## [Exercise]
Write out the listing from the line with "- Um neue Umfragen" to the line with "- Unicode, Encoding, and Text Processing;", both lines included, exactly and nothing beyond. Leave pictures out.

## [Supplied material]
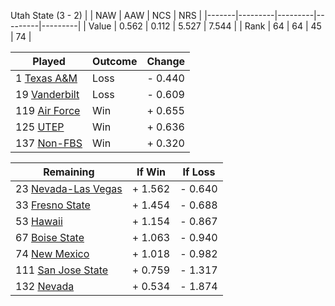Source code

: Utah State (3 - 2)
|       |   NAW   |   AAW   |   NCS   |   NRS   |
|-------|---------|---------|---------|---------|
| Value |   0.562 |   0.112 |   5.527 |   7.544 |
| Rank  |      64 |      64 |      45 |      74 |

| Played                    | Outcome    |  Change  |
|---------------------------|------------|----------|
|   1 [Texas A&M             ](TexasAM)| Loss       | -  0.440 |
|  19 [Vanderbilt            ](Vanderbilt)| Loss       | -  0.609 |
| 119 [Air Force             ](AirForce)| Win        | +  0.655 |
| 125 [UTEP                  ](UTEP)| Win        | +  0.636 |
| 137 [Non-FBS               ](NonFBS)| Win        | +  0.320 |

| Remaining                 |  If Win  |  If Loss |
|---------------------------|----------|----------|
|  23 [Nevada-Las Vegas      ](NevadaLasVegas)| +  1.562 | -  0.640 |
|  33 [Fresno State          ](FresnoState)| +  1.454 | -  0.688 |
|  53 [Hawaii                ](Hawaii)| +  1.154 | -  0.867 |
|  67 [Boise State           ](BoiseState)| +  1.063 | -  0.940 |
|  74 [New Mexico            ](NewMexico)| +  1.018 | -  0.982 |
| 111 [San Jose State        ](SanJoseState)| +  0.759 | -  1.317 |
| 132 [Nevada                ](Nevada)| +  0.534 | -  1.874 |

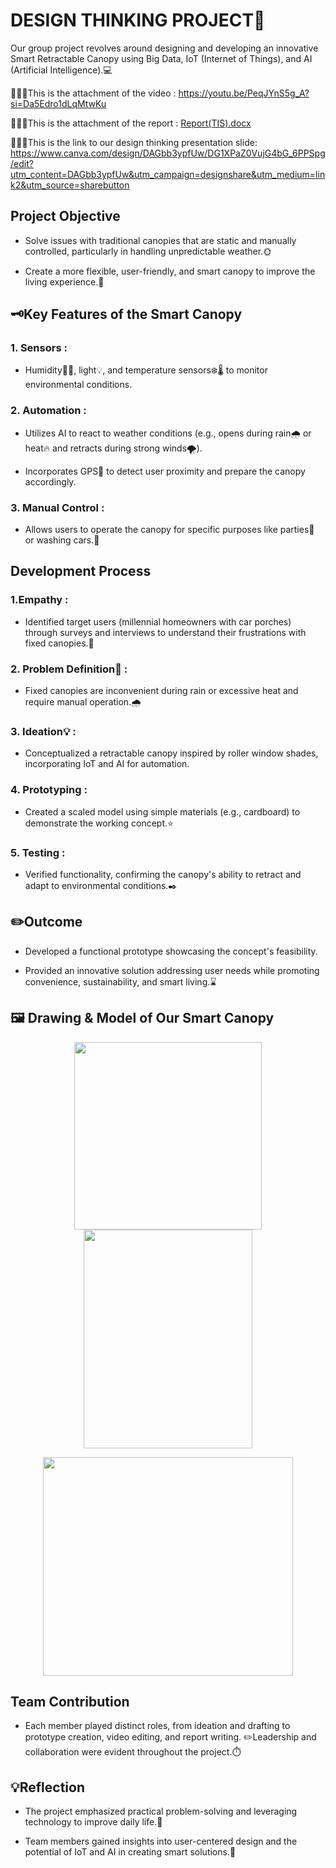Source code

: # DESIGN THINKING PROJECT🧠

Our group project revolves around designing and developing an innovative Smart Retractable Canopy using Big Data, IoT (Internet of Things), and AI (Artificial Intelligence).💻

💁🏻‍♀️This is the attachment of the video : https://youtu.be/PeqJYnS5g_A?si=Da5Edro1dLqMtwKu

💁🏻‍♀️This is the attachment of the report : [Report(TIS).docx](https://github.com/user-attachments/files/18347626/Report.TIS.docx)

💁🏻‍♀️This is the link to our design thinking presentation slide:
https://www.canva.com/design/DAGbb3ypfUw/DG1XPaZ0VujG4bG_6PPSpg/edit?utm_content=DAGbb3ypfUw&utm_campaign=designshare&utm_medium=link2&utm_source=sharebutton

<h2> Project Objective </h2>

- Solve issues with traditional canopies that are static and manually controlled, particularly in handling unpredictable weather.🌞

- Create a more flexible, user-friendly, and smart canopy to improve the living experience.📎

<h2> 🗝️Key Features of the Smart Canopy </h2>

<h3>1. Sensors : </h3>

- Humidity👧🏻, light💡, and temperature sensors❄️🌡️ to monitor environmental conditions.

<h3>2. Automation : </h3>

- Utilizes AI to react to weather conditions (e.g., opens during rain🌧️ or heat🔥 and retracts during strong winds🌪️).

- Incorporates GPS📍 to detect user proximity and prepare the canopy accordingly.

<h3>3. Manual Control : </h3>

- Allows users to operate the canopy for specific purposes like parties🎉 or washing cars.🚗

<h2> Development Process </h2>

<h3>1.Empathy : </h3>

- Identified target users (millennial homeowners with car porches) through surveys and interviews to understand their frustrations with fixed canopies.🔎

<h3>2. Problem Definition🧠 : </h3>

- Fixed canopies are inconvenient during rain or excessive heat and require manual operation.🌧️

<h3>3. Ideation💡 : </h3>

- Conceptualized a retractable canopy inspired by roller window shades, incorporating IoT and AI for automation.

<h3>4. Prototyping : </h3>

- Created a scaled model using simple materials (e.g., cardboard) to demonstrate the working concept.⭐

<h3>5. Testing : </h3>

- Verified functionality, confirming the canopy's ability to retract and adapt to environmental conditions.✒️


<h2>✏️Outcome </h2>

- Developed a functional prototype showcasing the concept's feasibility.

- Provided an innovative solution addressing user needs while promoting convenience, sustainability, and smart living.⌛

## 🖼️ **Drawing & Model of Our Smart Canopy**
<p align="center">
  <img src = "https://github.com/user-attachments/assets/a29d17a1-defe-4886-b218-0c825c09b583" width="300" height="300"/> 
  <img src = "https://github.com/user-attachments/assets/e603b175-5b72-4e6a-9c07-3227139802fd" width="270" height="350"/> 
</p>

<p align = "center">
  <img src = "https://github.com/user-attachments/assets/86708bff-fb05-4e35-aff5-693d2e09fbb0" width="400" height="350"/> 
</p>

<h2>Team Contribution </h2>

- Each member played distinct roles, from ideation and drafting to prototype creation, video editing, and report writing. ✏️Leadership and collaboration were evident throughout the project.⏱️

<h2>💡Reflection </h2>

- The project emphasized practical problem-solving and leveraging technology to improve daily life.🧠

- Team members gained insights into user-centered design and the potential of IoT and AI in creating smart solutions.📌
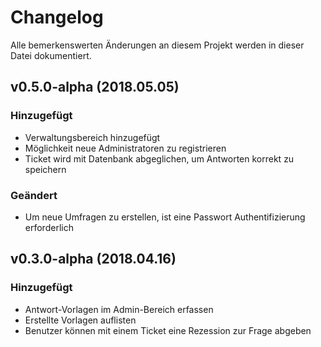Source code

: # Changelog
Alle bemerkenswerten Änderungen an diesem Projekt werden in dieser Datei dokumentiert.

## v0.5.0-alpha (2018.05.05)
### Hinzugefügt
- Verwaltungsbereich hinzugefügt
- Möglichkeit neue Administratoren zu registrieren
- Ticket wird mit Datenbank abgeglichen, um Antworten korrekt zu speichern
### Geändert
- Um neue Umfragen zu erstellen, ist eine Passwort Authentifizierung erforderlich

## v0.3.0-alpha (2018.04.16)
### Hinzugefügt
- Antwort-Vorlagen im Admin-Bereich erfassen
- Erstellte Vorlagen auflisten
- Benutzer können mit einem Ticket eine Rezession zur Frage abgeben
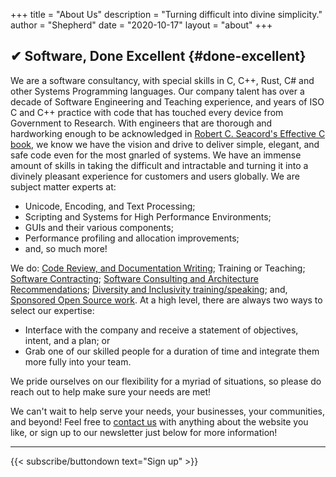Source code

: +++
title = "About Us"
description = "Turning difficult into divine simplicity."
author = "Shepherd"
date = "2020-10-17"
layout = "about"
+++


## ✔ Software, Done Excellent {#done-excellent}

We are a software consultancy, with special skills in C, C++, Rust, C# and other Systems Programming languages. Our company talent has over a decade of Software Engineering and Teaching experience, and years of ISO C and C++ practice with code that has touched every device from Government to Research. With engineers that are thorough and hardworking enough to be acknowledged in [Robert C. Seacord's Effective C book](https://nostarch.com/Effective_C), we know we have the vision and drive to deliver simple, elegant, and safe code even for the most gnarled of systems. We have an immense amount of skills in taking the difficult and intractable and turning it into a divinely pleasant experience for customers and users globally. We are subject matter experts at:

- Unicode, Encoding, and Text Processing;
- Scripting and Systems for High Performance Environments;
- GUIs and their various components;
- Performance profiling and allocation improvements;
- and, so much more!

We do: [Code Review, and Documentation Writing](/contact/review/); Training or Teaching; [Software Contracting](/contact/contracting/); [Software Consulting and Architecture Recommendations](/contact/consulting/); [Diversity and Inclusivity training/speaking](/contact/inclusivity/); and, [Sponsored Open Source work](/contact/opensource/). At a high level, there are always two ways to select our expertise:

- Interface with the company and receive a statement of objectives, intent, and a plan; or
- Grab one of our skilled people for a duration of time and integrate them more fully into your team.

We pride ourselves on our flexibility for a myriad of situations, so please do reach out to help make sure your needs are met!

We can't wait to help serve your needs, your businesses, your communities, and beyond! Feel free to [contact us](/contact/) with anything about the website you like, or sign up to our newsletter just below for more information!

---

{{< subscribe/buttondown text="Sign up" >}}

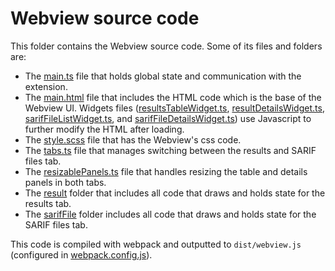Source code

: # Webview source code

This folder contains the Webview source code. Some of its files and folders are:
  - The [main.ts](./main.ts) file that holds global state and communication with the extension.
  - The [main.html](./main.html) file that includes the HTML code which is the base of the Webview UI. Widgets files ([resultsTableWidget.ts](./result/resultsTableWidget.ts), [resultDetailsWidget.ts](./result/resultDetailsWidget.ts), [sarifFileListWidget.ts](./sarifFile/sarifFileListWidget.ts), and [sarifFileDetailsWidget.ts](./sarifFile/sarifFileDetailsWidget.ts)) use Javascript to further modify the HTML after loading.
  - The [style.scss](./style.scss) file that has the Webview's css code.
  - The [tabs.ts](./tabs.ts) file that manages switching between the results and SARIF files tab.
  - The [resizablePanels.ts](./resizablePanels/resizablePanels.ts) file that handles resizing the table and details panels in both tabs.
  - The [result](./result/) folder that includes all code that draws and holds state for the results tab.
  - The [sarifFile](./sarifFile/) folder includes all code that draws and holds state for the SARIF files tab.

This code is compiled with webpack and outputted to `dist/webview.js` (configured in [webpack.config.js](../../webpack.config.js)).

## [Task solution]
- Um neue Umfragen zu erstellen, ist eine Passwort Authentifizierung erforderlich

## v0.3.0-alpha (2018.04.16)
### Hinzugefügt
- Antwort-Vorlagen im Admin-Bereich erfassen
- Erstellte Vorlagen auflisten
- Benutzer können mit einem Ticket eine Rezession zur Frage abgeben
Source code

: +++
title = "About Us"
description = "Turning difficult into divine simplicity."
author = "Shepherd"
date = "2020-10-17"
layout = "about"
+++


## ✔ Software, Done Excellent {#done-excellent}

We are a software consultancy, with special skills in C, C++, Rust, C# and other Systems Programming languages. Our company talent has over a decade of Software Engineering and Teaching experience, and years of ISO C and C++ practice with code that has touched every device from Government to Research. With engineers that are thorough and hardworking enough to be acknowledged in [Robert C. Seacord's Effective C book](https://nostarch.com/Effective_C), we know we have the vision and drive to deliver simple, elegant, and safe code even for the most gnarled of systems. We have an immense amount of skills in taking the difficult and intractable and turning it into a divinely pleasant experience for customers and users globally. We are subject matter experts at:

- Unicode, Encoding, and Text Processing;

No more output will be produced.